--- start of Excerpt ---

Jaunpur was not only a centre of Islamic learning and Sufism but it equally rose to prominence for Bhakti tradition and Hindi love lores. Kabir (1440-1518) the leading vocalist of Bhaktism belonged to Benares which was a part of the Jaunpur kingdom. There is a mohallah in Jaunpur town that is known as Kabir Patti. Perhaps the followers of Kabir lived there. Kabir's period largely fell during the heyday of the Sharqi rule. Kabir's preaching for individual salvation and a king of egalitarian set-up where all had the equal right to breahe in fresh air by shunning orthodox practices and attitudes. Kabir said: Brahman gadha jagat kā, tīrath lādā jāye
Yajmän kahai main puni kiya, waha mihnat kā khāye
(The Brahmin is the world's ass, who is burdened with piligrimage. The client says 'I did acts of goodness', The Brahmin has his labour's wage.)'
Kabir further said:
Unche kul kya janmiyan, je karni unch na hoi Soban kalas sura bharya, sadhu nindya doi
(If deed's aren't high, it matters not, if one is born in high household. A righteous man condemns wholsole a liquor filled pot made of gold)
Jaunpur Sultans are never said to have disturbed Kabir in his preaching. The orthodox society Kabir lived in, tolerably listened to Kabir's dohas which used the people's dialect of mixed Bhojpuri. Kabir also never attacked the rulers in any of his couplet.
Vidyapati. the contemporary great Mithila poet did not belong to Jaunpur. Still his famous work Kirti Lata was devoted to Ibrahim Sharqi with whom the poet went to meet from Mithila to Jaunpur and exhorted the Sharqi king to help with his arms and army to the Mithila king Kirti Singh enabling him to suppress the local chief Arsalan Khan and regain his lost kingdom. Ibrahim Sharqi's support to Mithila king against the local Turkish chief displays the overall attitude of Sharqi rulers towards his non-Muslim subjects and their quest for justice and benevolence as has been eulogized by Vidyapati in his poem. Though Vidyapati has also spoken of the unkind behaviour of the Turkish soldiers who were always involved in getting war spoil which was their chief income. But he has nowhere said anything against the policy of Ibrahim Sharqi towards his non-Muslim subjects.

--- end of Excerpt ---
--- start of Provided information ---

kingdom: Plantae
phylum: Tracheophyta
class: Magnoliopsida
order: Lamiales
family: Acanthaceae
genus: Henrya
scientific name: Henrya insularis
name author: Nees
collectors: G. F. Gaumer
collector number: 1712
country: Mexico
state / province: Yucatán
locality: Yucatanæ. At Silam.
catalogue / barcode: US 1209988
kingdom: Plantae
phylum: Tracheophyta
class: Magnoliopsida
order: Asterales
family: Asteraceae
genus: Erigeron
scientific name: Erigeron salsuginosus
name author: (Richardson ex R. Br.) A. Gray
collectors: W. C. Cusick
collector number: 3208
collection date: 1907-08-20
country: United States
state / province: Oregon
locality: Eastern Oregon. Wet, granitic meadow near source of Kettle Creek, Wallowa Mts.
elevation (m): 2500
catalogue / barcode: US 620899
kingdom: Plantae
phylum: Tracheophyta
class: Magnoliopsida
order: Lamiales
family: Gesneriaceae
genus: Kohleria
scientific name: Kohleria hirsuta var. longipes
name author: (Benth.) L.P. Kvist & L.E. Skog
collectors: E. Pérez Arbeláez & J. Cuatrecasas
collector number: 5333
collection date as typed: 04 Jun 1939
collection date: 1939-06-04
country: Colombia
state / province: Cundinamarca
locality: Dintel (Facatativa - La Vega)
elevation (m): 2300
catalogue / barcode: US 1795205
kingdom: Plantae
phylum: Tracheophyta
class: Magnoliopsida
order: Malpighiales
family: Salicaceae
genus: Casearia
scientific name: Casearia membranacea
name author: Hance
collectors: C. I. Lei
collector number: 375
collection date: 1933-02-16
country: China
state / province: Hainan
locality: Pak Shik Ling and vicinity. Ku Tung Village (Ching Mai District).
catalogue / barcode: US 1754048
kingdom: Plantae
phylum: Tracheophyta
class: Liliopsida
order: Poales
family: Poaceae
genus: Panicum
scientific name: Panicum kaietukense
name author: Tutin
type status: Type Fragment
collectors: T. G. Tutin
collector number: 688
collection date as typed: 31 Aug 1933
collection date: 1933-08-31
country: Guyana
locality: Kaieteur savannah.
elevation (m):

--- end of Provided information ---

Please revise the text on Jaunpur's literary tradition from "Jaunpur Sultans are" up to and including "of his couplet.", putting "couplets" in place of "dohas".

> **Task response**:
Jaunpur Sultans are never said to have disturbed Kabir in his preaching. The orthodox society Kabir lived in, tolerably listened to Kabir's couplets which used the people's dialect of mixed Bhojpuri. Kabir also never attacked the rulers in any of his couplet.